(Adds further comment, reaction)
By Keith Weir
LONDON, Jan 29 (Reuters) - England's Manchester City halved their annual loss to 51.6 million pounds ($85.6 million) last season but appear at risk of breaching new UEFA rules regulating soccer club finances.
Premier League City, owned by Abu Dhabi's Sheikh Mansour, have now lost almost 150 million pounds over the past two years as they spent heavily on building a team to compete with Europe's top clubs.
Although City's finances are heading in the right direction, UEFA's Financial Fair Play (FFP) rules cap headline losses at 45 million euros ($61.5 million) in the two seasons between 2011 and 2013. Clubs who do not comply could be excluded from the Champions League.
Releasing their annual report for 2012-13, City made no direct reference to whether they would be able to meet the FFP rules.
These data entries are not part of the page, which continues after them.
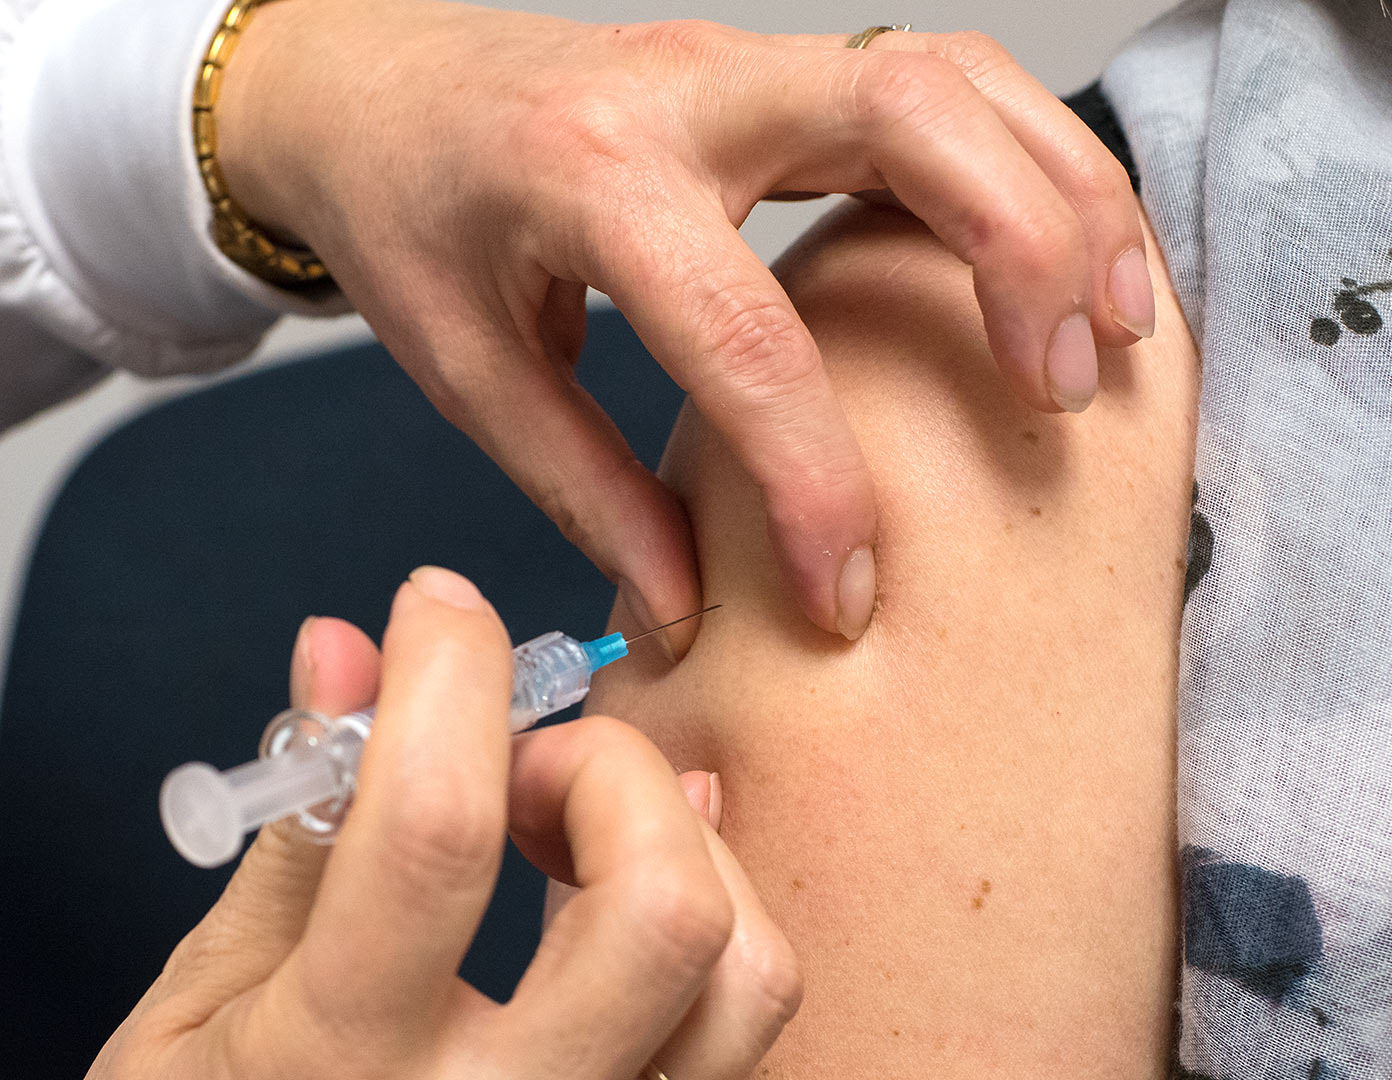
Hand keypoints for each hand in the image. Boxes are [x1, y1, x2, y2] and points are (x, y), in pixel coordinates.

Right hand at [22, 567, 799, 1079]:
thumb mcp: (185, 1005)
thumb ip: (297, 826)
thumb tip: (345, 655)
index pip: (436, 833)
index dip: (445, 677)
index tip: (434, 610)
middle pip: (659, 903)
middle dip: (605, 767)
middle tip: (515, 759)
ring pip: (742, 971)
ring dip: (677, 843)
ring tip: (565, 829)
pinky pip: (731, 1042)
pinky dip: (706, 921)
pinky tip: (612, 891)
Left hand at [217, 4, 1151, 650]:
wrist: (373, 91)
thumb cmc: (407, 219)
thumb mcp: (467, 371)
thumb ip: (582, 491)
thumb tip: (686, 607)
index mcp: (587, 179)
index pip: (745, 336)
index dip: (816, 483)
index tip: (848, 593)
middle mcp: (686, 93)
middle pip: (911, 119)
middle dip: (1021, 255)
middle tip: (1064, 394)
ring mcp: (743, 65)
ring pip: (954, 77)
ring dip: (1059, 191)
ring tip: (1113, 328)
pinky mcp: (777, 77)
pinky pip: (940, 84)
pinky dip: (1025, 160)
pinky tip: (1056, 255)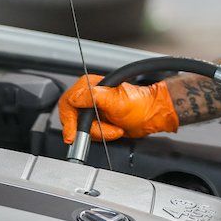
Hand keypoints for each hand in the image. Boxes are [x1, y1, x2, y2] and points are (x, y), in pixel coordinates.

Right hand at [58, 75, 178, 142]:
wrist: (151, 116)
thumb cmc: (139, 104)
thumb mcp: (116, 100)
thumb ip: (94, 97)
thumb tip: (75, 98)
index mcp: (91, 85)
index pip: (69, 101)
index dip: (69, 119)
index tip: (72, 133)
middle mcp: (89, 96)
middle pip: (73, 117)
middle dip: (88, 128)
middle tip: (98, 133)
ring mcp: (92, 109)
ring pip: (81, 127)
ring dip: (98, 133)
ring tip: (114, 129)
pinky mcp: (96, 121)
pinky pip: (89, 133)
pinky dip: (101, 136)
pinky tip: (113, 131)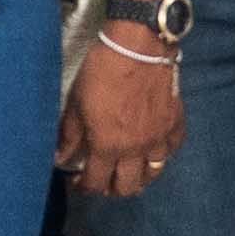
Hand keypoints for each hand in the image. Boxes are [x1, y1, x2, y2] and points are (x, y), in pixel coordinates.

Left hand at [60, 27, 185, 197]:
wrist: (138, 46)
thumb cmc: (101, 72)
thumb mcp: (76, 103)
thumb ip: (69, 135)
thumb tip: (59, 158)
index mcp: (107, 146)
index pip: (95, 182)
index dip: (83, 187)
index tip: (77, 180)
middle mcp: (135, 150)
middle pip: (127, 187)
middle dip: (111, 189)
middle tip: (103, 178)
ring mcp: (158, 138)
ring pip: (153, 173)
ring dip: (139, 177)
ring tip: (128, 170)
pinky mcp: (174, 123)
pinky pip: (172, 149)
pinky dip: (162, 154)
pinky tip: (153, 149)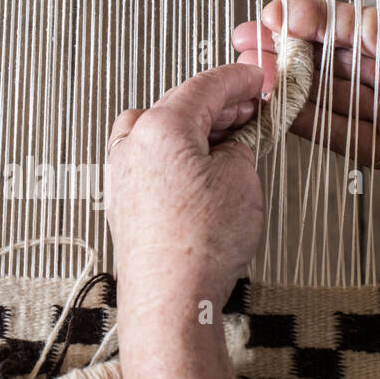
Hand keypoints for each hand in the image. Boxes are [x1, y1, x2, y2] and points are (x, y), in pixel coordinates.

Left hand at [105, 63, 273, 307]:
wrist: (170, 299)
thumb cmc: (200, 245)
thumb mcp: (241, 180)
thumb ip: (238, 148)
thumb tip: (232, 145)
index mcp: (159, 127)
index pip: (205, 86)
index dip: (240, 79)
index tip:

"Growing revenues and controlled expenses are bringing the club to break-even in the immediate future and profitability thereafter," City chief executive Ferran Soriano said.
There are a series of exemptions for older contracts and money spent on things such as youth development that will cut e City's deficit under the rules set out by UEFA, European soccer's governing body.
Lawyer Daniel Geey of Field Fisher Waterhouse said that it was wrong to rush to judgment based on figures released by the club at this point.
"These are just the headline numbers and there are lots of reliefs that would apply to all clubs including City."
Geey also said it was not clear how hard UEFA would come down on clubs when it makes judgments on their accounts in the next few months.
"If City are over the 45 million euro level, it's not a foregone conclusion they will be banned from the Champions League. There are lots of other disciplinary measures on the table for UEFA to use."
City said revenues rose to a record high of 271 million pounds in 2012-13, a season in which they finished runners-up in both the Premier League and FA Cup. Their sponsors include Abu Dhabi's Etihad Airlines.
That income pushed City up to sixth place in the Football Money League of the world's wealthiest clubs compiled by Deloitte. However, total wage and related costs of 233 million pounds ate up much of the revenue.
City are pushing to regain the Premier League title they won in May 2012 and are still in contention in the two domestic cups and the Champions League.